ありえないじゃないか。僕がそんな人並み外れたこと、やるわけないし、できないだろう。例えばニュースとかで、殺人事件の報道がされたとき、体が震えて、鳥肌がたつ。だから、そういうのは本当に嫌いなんだ。
「いや、いやそもそもさ。この資料って、何を根拠に書かれているんだ?」
「警察の公式資料だ。凶悪な犯罪の、な。それはどれもテレビでは報道規制がされており、ごく一部の人間しか知らない」
「なるほど、な。海斗」
「なんだ翔。いや成間、お前は、本当にこの犯罪をやったのか?」
「やっているなら、俺が今ここにいるわけないだろ。今頃刑務所だよ」
「いいか、ここに書かれている人間の名前はな、まだ、捕まっていない。この世界に野放しになっている奴の名前ばっかりなんだよ。だから、身近な人間が犯罪者でもおかしくない・・・」
言ってることがおかしいぞ。いや、おかしいなんてもんじゃない。狂気じみてる。そもそも、お前が僕を疑って、何の得になるって言うんだ?
「おい、海斗、それ以上は言うな」
「成間、正直に言う、俺はお前を疑っているんだ。わからないのか?この幼児連続監禁事件はな、ここ、最近のことなんだ。お前の親御さんが死んだあとくらいかな・・・その後お前は1人暮らし、自由に何をすることだってできた。お前の家を調べたら、何がか出てくるかもな・・・」
「やめろ!」
僕は気がつけば、海斗の顔を正面から殴っていた。海斗の鼻からは鼻血が出て、歯は折れている。
「なんで?なんで殴るんだ?殴るってことは、図星だったってことか?そうなのか?」
違う。違うんだ海斗。僕は、お前が僕を信じていないから、こうしたんだ。決して図星だったからとか、そんなんじゃない。なんで分からない?こんな紙切れに書いてることを信じるってのかよ。

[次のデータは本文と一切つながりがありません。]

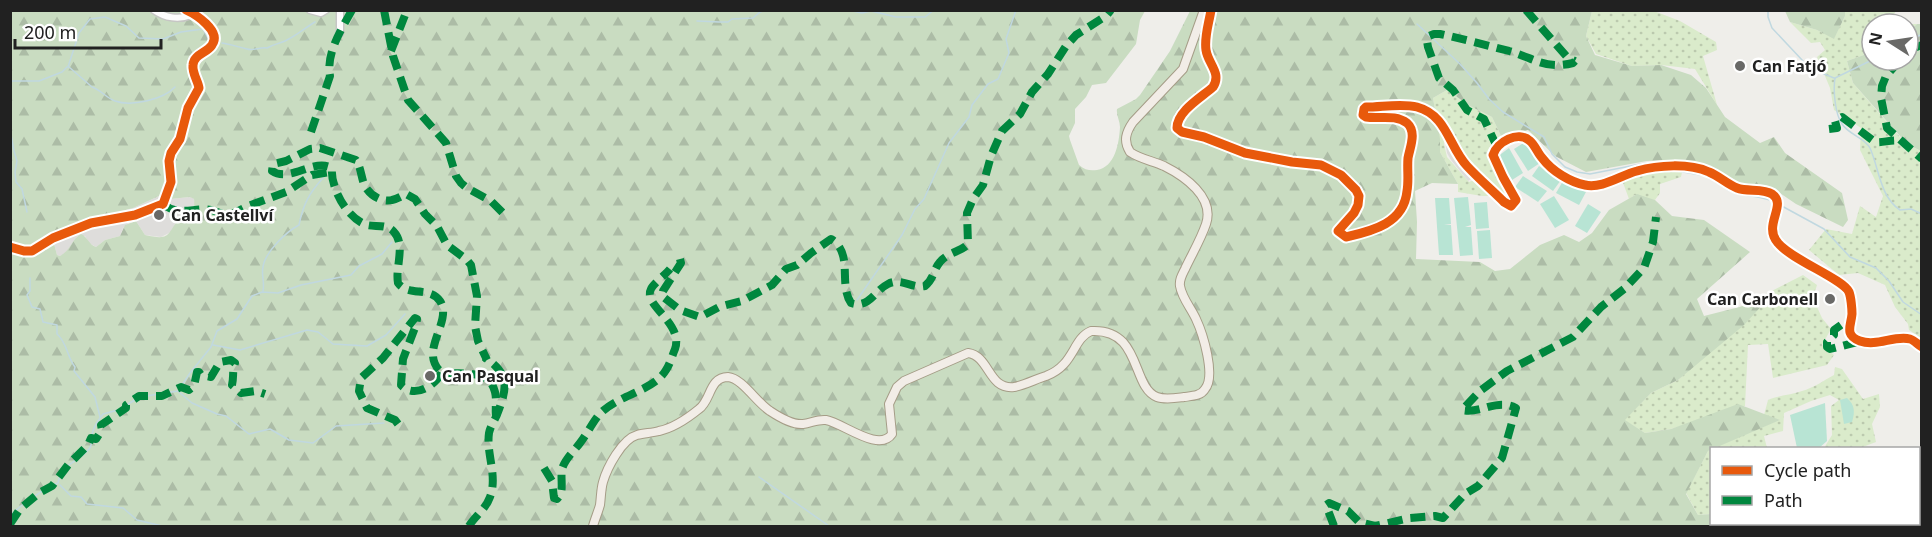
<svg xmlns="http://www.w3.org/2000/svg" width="1932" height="537" viewBox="0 0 1932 537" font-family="'Noto Sans',sans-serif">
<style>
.residential{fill:#dedddb}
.grass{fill:url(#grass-dots)}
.forest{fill:url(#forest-firs);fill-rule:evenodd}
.pitch{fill:#b8e4d4}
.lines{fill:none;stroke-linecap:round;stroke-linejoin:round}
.stream{stroke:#c0d8e0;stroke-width:1.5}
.minor-casing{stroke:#c6c6c4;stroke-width:9}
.major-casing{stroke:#a59d87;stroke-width:10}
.minor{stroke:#fdfcfc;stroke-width:6}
.major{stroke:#f2ede7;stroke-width:8}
.quiet{stroke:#00873e;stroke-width:8;stroke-dasharray:15 8;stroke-linecap:butt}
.cycleway-casing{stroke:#fff;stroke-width:13}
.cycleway{stroke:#e8590c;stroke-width:9}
.poi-dot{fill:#696967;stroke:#fff;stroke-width:2}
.labels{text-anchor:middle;stroke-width:5;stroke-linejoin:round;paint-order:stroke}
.poi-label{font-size:16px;font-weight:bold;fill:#212121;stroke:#fff;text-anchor:start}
</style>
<defs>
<pattern id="grass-dots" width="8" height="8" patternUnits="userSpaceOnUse" patternTransform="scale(1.5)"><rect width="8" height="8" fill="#daebcb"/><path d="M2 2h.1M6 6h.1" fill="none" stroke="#bbc9ae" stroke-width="1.8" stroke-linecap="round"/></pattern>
<pattern id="forest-firs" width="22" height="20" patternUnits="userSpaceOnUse" patternTransform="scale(1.5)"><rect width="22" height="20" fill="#c9dcc1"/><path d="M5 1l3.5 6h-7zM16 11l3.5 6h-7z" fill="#acbca6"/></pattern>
</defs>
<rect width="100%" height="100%" fill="#efeeea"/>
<g class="residential">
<polygon points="1447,132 1454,146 1477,175 1468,181 1451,160 1447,153 1446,146"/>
<polygon points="159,196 170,199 191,197 194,199 195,203 190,218 188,220 184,219 175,225 171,232 161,237 145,235 136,221 128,223 123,228 120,236 105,240 96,247 89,243 85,236 78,236 64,255 60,256 57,255 52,236 90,220 133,208"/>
</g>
<g class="grass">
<polygon points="1592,11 1654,11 1680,21 1716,42 1717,50 1703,56 1717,105 1695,69 1661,65 1632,66 1596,54 1586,36"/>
<polygon points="1845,11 1896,11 1894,14 1908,24 1917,24 1908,32 1908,24 1872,24 1872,52 1847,61 1853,83 1906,144 1921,151 1921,338 1909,330 1908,324 1895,307 1885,285 1858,273 1839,275 1809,250 1826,229 1852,234 1860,206 1876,217 1883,196 1860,150 1861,128 1834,110 1830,88 1817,57 1825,50 1820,42 1811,43 1790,22 1817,30 1834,38 1845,16"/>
<polygon points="1447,90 1470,106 1492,117 1502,138 1492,146 1490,154 1513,202 1508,202 1470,164 1446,120 1436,116 1433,98"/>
<polygon points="1438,123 1445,135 1444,144 1447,157 1469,182 1477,179 1493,196 1482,196 1458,192 1458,184 1440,152"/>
<polygon points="1647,172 1682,172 1681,177 1660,184 1660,193 1655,200 1635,195 1629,199 1622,180"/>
<polygon points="1803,275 1817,285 1813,298 1822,318 1831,329 1822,345 1834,355 1827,365 1773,378 1768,344 1748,345 1745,406 1671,429 1645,433 1624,420 1651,393 1678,380 1765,301 1738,308"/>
<path d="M1835,367L1842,369L1863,399L1879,394L1880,407L1872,424L1876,442L1860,448H1824L1832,435L1831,406L1839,400L1830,395L1811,401L1784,413L1783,431L1764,436L1767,448H1713L1779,420L1764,415L1768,400C1779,395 1791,395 1802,391C1813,388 1823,381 1834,375Z"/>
<polygon points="1711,449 1711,514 1698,515 1686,493 1708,451"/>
</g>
<g class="forest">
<path d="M10,11H1145L1140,20L1136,44L1106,83L1092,85L1086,97L1075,109V123L1069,136L1070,140L1079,165C1085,170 1090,171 1097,170C1115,167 1119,144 1120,127C1120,121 1116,115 1117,109L1136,99L1140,95L1170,51L1190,11H1592L1586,36L1595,55L1632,66L1661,65L1691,75L1706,88L1725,117L1760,143L1774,137L1785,153L1842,193L1848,220L1843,227L1796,204L1774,189L1738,184L1718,172L1695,165L1671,160L1647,161L1586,172L1555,156L1528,130L1502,138L1492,117L1470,106L1447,90L1433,98L1440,139V152L1458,184L1432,183L1415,191L1417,222L1416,259L1480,262L1495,271L1510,269L1540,245L1564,235L1579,242L1592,233L1609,210L1637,194L1655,200L1672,216L1704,220L1750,252L1697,299L1704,316L1767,300L1744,325L1678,380L1651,393L1625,420L1645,433L1671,429L1738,404L1780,420L1708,451L1686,494L1698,515L1711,514L1712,524H1837L1839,526H11ZM159,196L170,199L190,197L194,199C195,205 193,216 187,220L180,218C166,234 172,241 145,235L136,221L125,225L120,236L105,240L96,247C88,244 88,237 81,234C72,239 70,251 60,256L57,255L52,236L90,220L133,208Z"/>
<polygon points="1785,11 1845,11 1845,16 1834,39 1817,30 1790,22"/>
<polygon points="1917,24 1921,24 1921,151 1907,144 1853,83 1847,61 1872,52 1872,60 1908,60 1908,32"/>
</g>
<g class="pitch">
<polygon points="1525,142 1540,163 1528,171 1514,149"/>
<polygon points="1509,148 1523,173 1512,180 1497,157"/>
<polygon points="1539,166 1561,180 1553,191 1532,176"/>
<polygon points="1523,176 1547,191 1538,202 1515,187"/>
<polygon points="1563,181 1586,192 1579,205 1556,193"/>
<polygon points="1554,196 1569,220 1555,228 1540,204"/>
<polygon points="1468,197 1471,225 1465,227 1471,227 1473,255 1460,256 1454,198"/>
<polygon points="1435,198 1449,198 1451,224 1444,225 1451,225 1453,255 1439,255"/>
<polygon points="1487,202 1489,228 1476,229 1474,203"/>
<polygon points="1588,204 1601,212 1587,233 1575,226"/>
<polygon points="1490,230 1492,258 1479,259 1477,231"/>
<path d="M1847,398C1855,405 1855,412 1852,422L1844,424L1840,400Z"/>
<polygon points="1825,403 1827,441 1819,448 1797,448 1790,415"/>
</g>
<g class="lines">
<g class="stream">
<polyline points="848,10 862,13 871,11 896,17 925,17 934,10"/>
<polyline points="1768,10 1768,17 1772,28 1803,61 1812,69 1834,78"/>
<polyline points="697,21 719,22 728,22 732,19 753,18 760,12 766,10"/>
<polyline points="1417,24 1460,64 1477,83 1489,99 1503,112 1544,137 1552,154 1565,167 1577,172 1590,174 1646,163 1656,165"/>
<polyline points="1908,42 1922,34"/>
<path d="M222,43C230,44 238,47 247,49C253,51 260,47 267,48C274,44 278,44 285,41C296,36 305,28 315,22"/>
<polyline points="68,67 79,33 90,19 105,17 126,26 139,38 163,39 181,32 203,29 208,38"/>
<path d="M69,67L92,87C101,90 105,97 115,101C132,107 164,99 175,87"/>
<path d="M1835,78C1833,90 1835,114 1842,124C1849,135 1864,137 1870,148C1879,168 1880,197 1900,210L1911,209L1922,214"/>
<polyline points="1835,78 1872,60"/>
<polyline points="10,81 39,81 62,72 67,67"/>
<polyline points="10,130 14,151 17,161 15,172 16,182 22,189 27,212"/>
<polyline points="1666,169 1707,176 1728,190 1738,194 1758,197 1774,201"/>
<polyline points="1780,205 1824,229 1850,257 1876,268 1889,281 1903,302 1922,315"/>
<path d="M30,278V291L27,295L32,307L40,309L43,322L57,325V334C67,342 67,357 75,367L74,371L95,397L100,417"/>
<path d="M263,291C265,283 261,275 263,267C265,252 286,232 299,225C303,205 309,193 323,178"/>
<polyline points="857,300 902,235 915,209 924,199 949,143 969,117 972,105 988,84 998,79 1009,53 1006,39 1016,10"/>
<polyline points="213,345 240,350 307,330 318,332 333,344 367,346 386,335 405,314"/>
<polyline points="179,392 192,403 217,414 226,416 249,434 270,429 289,440 313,443 336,426 384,423"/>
<polyline points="759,477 829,526"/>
<polyline points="60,485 71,496 81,497 87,504 123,508 137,520 162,526"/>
<path d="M10,516C19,506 46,487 58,483C62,462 77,464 89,449C94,443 90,437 93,431C95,425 99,419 103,414L118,410L140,397L178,391L190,373L211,347L217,331L237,319L252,296L262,292L278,293L301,285L351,275L359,266L382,254L392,242"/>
</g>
<g class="minor-casing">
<g id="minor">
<path d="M154,10C165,18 179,20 191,15"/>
<polyline points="310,10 321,13 326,10"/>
<path d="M1211,10C1209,23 1204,37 1206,50C1208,64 1222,73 1213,87C1202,97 1177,111 1177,128L1182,132L1204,137L1245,153L1292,162L1321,165L1341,175L1356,190L1359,196L1358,205L1354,213L1338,231L1346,237C1373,231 1404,223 1407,191C1409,180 1407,169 1408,158C1410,147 1417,132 1407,123C1395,114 1380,119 1366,117L1363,115L1364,109L1366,107C1382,107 1402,103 1417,107C1447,115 1449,147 1467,166C1479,179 1492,190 1504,202L1511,206L1516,200L1503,177L1493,155C1497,142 1518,130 1530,141C1535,145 1538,154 1543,159C1552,171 1570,182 1585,185C1602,189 1621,175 1637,171C1658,165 1689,163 1709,172C1719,176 1727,184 1737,188C1747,192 1763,188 1772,194C1788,205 1762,225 1778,243C1792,260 1843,279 1849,292C1851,297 1852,309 1852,314C1851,326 1844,335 1860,341C1877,347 1894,335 1910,339C1914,340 1918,345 1922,347"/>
<polyline points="340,33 340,10"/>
<path d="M10,247L24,251H32L53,238L91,223L135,215L163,204L171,182L169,161L171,153L180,139L188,108L199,88C198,81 192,73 193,65C194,54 207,53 212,45C222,31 195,14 186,10"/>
</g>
</g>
<g class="major-casing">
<path id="major" d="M593,526C595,519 598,512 600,505C601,497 601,489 603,482C607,468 622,439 637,435C644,433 652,433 659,431C673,428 688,418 699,409C711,401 709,377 728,377C742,378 757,403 770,411C779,417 792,425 803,424C811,423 818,419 826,420C843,423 879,453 892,434L889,404L897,387L904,381L968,353C990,356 988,390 1014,387C1025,385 1036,379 1046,376C1075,365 1072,339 1091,331C1142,328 1131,387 1157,397C1165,400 1176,398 1184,397C1192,396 1201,396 1205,389C1216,376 1203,334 1196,319C1191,308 1182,298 1180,286C1179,280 1182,275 1185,269C1192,254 1201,239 1206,224C1215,197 1184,176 1164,166C1153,161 1140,159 1130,152C1123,141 1126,132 1133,122L1183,69L1204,10"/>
</g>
<use href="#minor" class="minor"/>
<use href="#major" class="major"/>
<g class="quiet">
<polyline points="384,10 393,56 408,100 446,143 456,176 461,183 467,188 491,201 503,213"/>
<polyline points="1526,10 1567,57 1575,61"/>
<polyline points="1908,50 1922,45"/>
<polyline points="391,51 407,10"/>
<polyline points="1900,60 1886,76 1882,86 1881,98 1887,128 1922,159"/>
<path d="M1829,129L1837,128L1835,121L1842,117L1875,142C1884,143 1891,139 1902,141"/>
<path d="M311,132L330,76C326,53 341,30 352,10"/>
<path d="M1497,147L1484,119L1467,110L1453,90L1439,78L1428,47L1427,41L1429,36L1434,34H1440C1463,39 1486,45 1509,51C1534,58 1545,70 1573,63L1575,61"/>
<path d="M163,204C179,217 194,207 211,210C218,212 223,215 230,215L248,206L286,192L312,175L331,172"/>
<path d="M680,259L681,263L663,291L662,296L680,310L700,317L719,307L742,301L772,285L786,269L797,265L811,253L831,239C854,253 838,284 851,303C869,309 874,291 888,284C901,277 912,289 925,286C934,279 933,270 940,262C948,252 961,252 968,244L967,213L973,199L983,185L991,156L1002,131L1020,114L1032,92L1048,74L1066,46L1076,35L1106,16L1111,10"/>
<polyline points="1841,325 1834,330 1834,335 1827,342 1827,347 1830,349 1861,341"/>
<path d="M439,370C420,349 453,321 440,301C430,286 408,297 398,283C395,267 406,245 394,232C388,224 376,227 367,225C347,219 330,187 332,168C313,158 290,183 272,171L273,164L286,161L310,149L320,148L356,160C361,168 361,176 364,184C368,194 381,203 392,200C397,199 402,196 406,194L415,199L425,214L437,226L447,245L467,260L471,265L477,296L475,326L478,341L487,360"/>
<path d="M398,424L395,420L367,408L359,391L361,378L383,358L415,318L417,319L416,325L403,359L401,385C414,399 435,386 442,372C460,376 489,367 495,392C497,400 495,408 496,416"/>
<path d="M544,468L552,481L554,498L557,499C565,492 560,480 562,469C565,459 574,451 580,443C587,434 591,425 598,416C615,395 653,392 666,370C670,364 672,356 675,349C684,323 642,305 651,289C653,284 665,275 670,269"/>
<path d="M10,524L20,509L39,493L52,486L68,465L88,445L91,438L96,439L102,430L101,425L126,408V405L139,396H162L181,387L189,390L194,386L197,372H199L201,375L211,377L220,362L231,360L235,363C232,371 234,377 232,385L241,393L256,391L265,394"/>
<path d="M469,526C475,516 486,509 490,497C498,476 486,454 489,433C491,424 496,419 498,412C508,386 509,373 484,357"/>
<path d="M1334,526L1326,505L1329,503L1348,511L1359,522L1375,526L1410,518L1435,516L1443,518L1465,494L1478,486L1502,458L1516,408C1496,398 1482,414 1462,410L1480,391L1507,371L1573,337L1601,307L1624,289L1644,268L1653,242L1656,217"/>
</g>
<g class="cycleway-casing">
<g id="cycleway">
<path d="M1211,10C1209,23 1204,37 1206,50C1208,64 1222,73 1213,87C1202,97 1177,111 1177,128L1182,132L1204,137L1245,153L1292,162L1321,165L1341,175L1356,190L1359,196L1358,205L1354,213L1338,231L1346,237C1373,231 1404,223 1407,191C1409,180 1407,169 1408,158C1410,147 1417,132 1407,123C1395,114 1380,119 1366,117L1363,115L1364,109L1366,107C1382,107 1402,103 1417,107C1447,115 1449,147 1467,166C1479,179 1492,190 1504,202L1511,206L1516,200L1503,177L1493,155C1497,142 1518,130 1530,141C1535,145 1538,154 1543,159C1552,171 1570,182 1585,185C1602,189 1621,175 1637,171C1658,165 1689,163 1709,172C1719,176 1727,184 1737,188C1747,192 1763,188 1772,194C1788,205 1762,225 1778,243C1792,260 1843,279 1849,292C1851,297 1852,309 1852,314C1851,326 1844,335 1860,341C1877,347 1894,335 1910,339C1914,340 1918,345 1922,347"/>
<path d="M10,247L24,251H32L53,238L91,223L135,215L163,204L171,182L169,161L171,153L180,139L188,108L199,88C198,81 192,73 193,65C194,54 207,53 212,45C222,31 195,14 186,10"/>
</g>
</g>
<use href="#cycleway" class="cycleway"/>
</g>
<g class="poi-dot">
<circle cx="1740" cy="66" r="6"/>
<circle cx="159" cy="215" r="6"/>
<circle cx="1830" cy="299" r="6"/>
<circle cx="430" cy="376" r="6"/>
</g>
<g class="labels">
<g class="poi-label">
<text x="1752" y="72">Can Fatjó</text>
<text x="171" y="221">Can Castellví</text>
<text x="1818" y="305" text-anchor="end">Can Carbonell</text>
<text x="442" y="382">Can Pasqual</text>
</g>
</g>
<rect width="1932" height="537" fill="none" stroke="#212121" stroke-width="24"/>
<rect x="1710" y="447" width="210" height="78" fill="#ffffff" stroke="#a6a6a6" stroke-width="1.5"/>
<rect x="1722" y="466" width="30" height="9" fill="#e8590c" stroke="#a6a6a6" stroke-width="1.5"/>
<text x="1764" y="477" font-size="18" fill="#212121">Cycle path</text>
<rect x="1722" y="496" width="30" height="9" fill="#00873e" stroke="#a6a6a6" stroke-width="1.5"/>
<text x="1764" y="507" font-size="18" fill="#212121">Path</text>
<g transform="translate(1890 42) rotate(282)"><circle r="28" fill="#ffffff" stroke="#a6a6a6" stroke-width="1.5"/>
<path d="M0-4.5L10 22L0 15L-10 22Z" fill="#696967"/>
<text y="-9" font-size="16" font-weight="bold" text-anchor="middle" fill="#212121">N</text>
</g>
<path d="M15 39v9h146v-9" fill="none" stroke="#212121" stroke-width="3"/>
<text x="24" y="39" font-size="18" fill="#212121" stroke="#ffffff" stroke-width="4.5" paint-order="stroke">200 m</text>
</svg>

僕は何も話さず、海斗を見つめていた。海斗は笑った。何本か折れた歯の根元からは、血が出ている。それが、高そうなソファにポタポタと落ちていた。
僕がその後見た限りでは、海斗はポケットに手を入れ、軽快に携帯を操作していた。警察を呼ぶ気だ。それは、今の、暴行に対しての通報だろう。僕はティーポットがのせられた机を力任せに持ち上げ、海斗の方に放り投げた。
ティーポットは粉々に割れ、中から残った紅茶が溢れる。
「あー・・・あ。高いんだぞ。それ、美華に怒られちゃうなぁ・・・」
海斗は頭から血を流しながら、笑っていた。狂気だ。
ここまでされて、よく笑っていられる。こいつは、相当狂っている。
だから俺が凶悪犯だとか、そんな考えができるんだ。こいつは最初から、俺を疑っていた。あの、電話の時から・・・。
「クソ、クソ、クソが・・・」
僕は台所に行き、ナイフを探した。あいつを殺すことができるほど、鋭利なナイフ、裕福な家だから、ナイフもさぞ高級なのだろう。もちろん切れ味も、だ。
「翔・・・お前はやっぱり狂ってるようだな・・・いいよ。警察には電話しない。好きに殺せばいい。だがな。結局はバレるんだよ。お前の幼児暴行の件も、な」
「あああああああああああ!!」
ナイフを見つけ、一目散に海斗へと向かった。そして、それを刺した。もちろん、何回も、刺した。刺しまくった。僕の心には、殺気しかない。
「翔・・・・・・お前・・・・・・まさか、刺す、なんて、な・・・」
海斗の目は虚ろになっていた。死んだんだろう。そうとしか思えない。
僕の目も虚ろだ。僕も死んだんだろう。人間として、やってはいけないことをやってしまった。
僕は泣いた。虚無感と後悔、色々なモノが脳内でぐちゃぐちゃになり、泣いた。
「ゴメン・・・海斗、本当にごめんな・・・」
なぜか僕は謝っていた。何故だろう。
右手に持つナイフを放した。ナイフは床に刺さり、床にナイフから流れ込んだ血が付くのがわかる。